Nachhaltigkeitsexpertin Nicole Götz begleitet seit vielen Jahren Unternehmen auf ihrem Weg zu mehr ökologischer und sozialer Verantwortung. Im Interview spricht sie über Sorgen junger Menschen, den wachsenden Druck auf Unternehmen und warum gerade die JAV mit „Green Skills“ echte Veränderungen anstoßen kann.

Nicole, ist das Thema Nachhaltigkeit bei jungen Menschen tatsächlich so groß?

Nicole Götz: Ich erlebe schon, dass da eine große Sorge da ist. Aber auch ein bisschen Resignation und Frustration, weil nicht wirklich was weitergeht. Und so habe ich das Gefühl, dass es wie in der Gesamtgesellschaft im Moment etwas am Abebben ist. Das hat für mich aber weniger damit zu tun, dass sie es nicht für wichtig erachten, sondern eben damit, dass es nicht den Fortschritt gibt, den man sich wünschen würde.

Warum sollte sich eine JAV mit Nachhaltigkeit beschäftigen?

Nicole Götz: Es geht nun mal um ihre künftigen Arbeitsplätze! Generell kann es für die JAV ein spannender Ansatz sein, zu sagen, das Thema muss ökologisch und sozial viel stärker in die Ausbildung rein, um das Bewusstsein hierfür zu schaffen. In den Studiengängen spielt es bereits überall mit rein. Und wenn ich ein Grundverständnis habe, kann ich die „Green Skills“ schon früh entwickeln und später im Berufsleben immer mitdenken, weil Nachhaltigkeit etwas ist, das in alle Unternehmensentscheidungen hineinfließt. Außerdem können die jungen Leute mit Projekten und ihrem Engagement über den Betriebsrat wirklich was erreichen. Es gibt da dieses Beispiel, bei dem sich Auszubildende zu „Energie-Scouts“ ausbilden lassen, durch das Unternehmen gehen, Potenziale identifizieren und dann Projekte umsetzen. So etwas finde ich toll. 

Veranstaltung: JAV-Fachtagung

Wer Nachhaltigkeitsexpertin Nicole Götz live erleben möchte, kann dies bei der JAV-Fachtagung vom 08. bis 10. April 2026 in München. Hier ist sie mit dem Workshop „Green Skills – Nachhaltigkeit im Betrieb“ dabei.

Was sind denn typische Hindernisse für junge Menschen, wenn sie das Thema im Unternehmen vorantreiben wollen?

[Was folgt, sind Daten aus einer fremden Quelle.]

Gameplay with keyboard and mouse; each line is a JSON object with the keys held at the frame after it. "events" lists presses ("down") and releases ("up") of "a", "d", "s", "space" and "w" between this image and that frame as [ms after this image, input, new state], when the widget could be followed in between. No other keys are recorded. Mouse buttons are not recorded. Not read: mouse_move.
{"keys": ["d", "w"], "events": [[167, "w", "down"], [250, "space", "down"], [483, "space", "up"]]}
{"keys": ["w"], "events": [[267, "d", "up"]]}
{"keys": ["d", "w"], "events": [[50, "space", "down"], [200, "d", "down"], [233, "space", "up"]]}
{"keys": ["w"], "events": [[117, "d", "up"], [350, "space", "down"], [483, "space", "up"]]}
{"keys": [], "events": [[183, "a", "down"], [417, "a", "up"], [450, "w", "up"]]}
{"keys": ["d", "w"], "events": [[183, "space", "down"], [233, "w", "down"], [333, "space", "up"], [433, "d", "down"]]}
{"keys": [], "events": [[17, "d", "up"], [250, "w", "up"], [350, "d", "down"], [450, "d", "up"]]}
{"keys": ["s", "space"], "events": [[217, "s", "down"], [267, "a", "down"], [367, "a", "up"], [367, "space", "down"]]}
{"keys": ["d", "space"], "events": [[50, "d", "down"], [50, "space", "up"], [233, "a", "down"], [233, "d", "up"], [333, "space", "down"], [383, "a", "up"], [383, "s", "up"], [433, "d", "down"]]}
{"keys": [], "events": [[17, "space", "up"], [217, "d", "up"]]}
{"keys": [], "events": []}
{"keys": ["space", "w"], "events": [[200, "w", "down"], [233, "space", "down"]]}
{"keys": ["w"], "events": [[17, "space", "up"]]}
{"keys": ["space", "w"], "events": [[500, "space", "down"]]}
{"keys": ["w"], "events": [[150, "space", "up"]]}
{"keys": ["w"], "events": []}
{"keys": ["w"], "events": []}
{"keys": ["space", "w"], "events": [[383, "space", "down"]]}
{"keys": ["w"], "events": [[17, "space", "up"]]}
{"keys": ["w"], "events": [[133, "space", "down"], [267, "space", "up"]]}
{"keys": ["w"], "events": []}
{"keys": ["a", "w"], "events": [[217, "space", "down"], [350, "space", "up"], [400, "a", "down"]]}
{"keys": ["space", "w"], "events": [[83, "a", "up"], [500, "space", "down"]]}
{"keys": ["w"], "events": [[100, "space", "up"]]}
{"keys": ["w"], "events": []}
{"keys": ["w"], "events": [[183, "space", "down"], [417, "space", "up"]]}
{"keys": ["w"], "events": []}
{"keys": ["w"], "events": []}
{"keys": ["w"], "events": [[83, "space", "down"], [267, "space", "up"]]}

Nicole Götz: Es ist oft so, dass das mittlere Management die Profitverantwortung trägt, aber weniger die großen strategischen Visionen im Blick hat, sondern eher das Ergebnis von morgen. Die ins Boot zu holen ist eine Herausforderung, ganz nach dem Motto „steter Tropfen höhlt den Stein“. Und das andere ist, dass es gesamtgesellschaftlich momentan heißt, man müsse sich um andere Themen kümmern: Um Wettbewerbsfähigkeit und ohnehin sei keine Zeit und Geld da. Dabei findet Wettbewerbsfähigkeit in Zukunft vor allem über Nachhaltigkeit statt. Es ist nämlich keinesfalls so, dass nur wir in Europa was tun. Im Gegenteil, es ist absehbar, dass China von uns Nachhaltigkeitsberichte fordern wird.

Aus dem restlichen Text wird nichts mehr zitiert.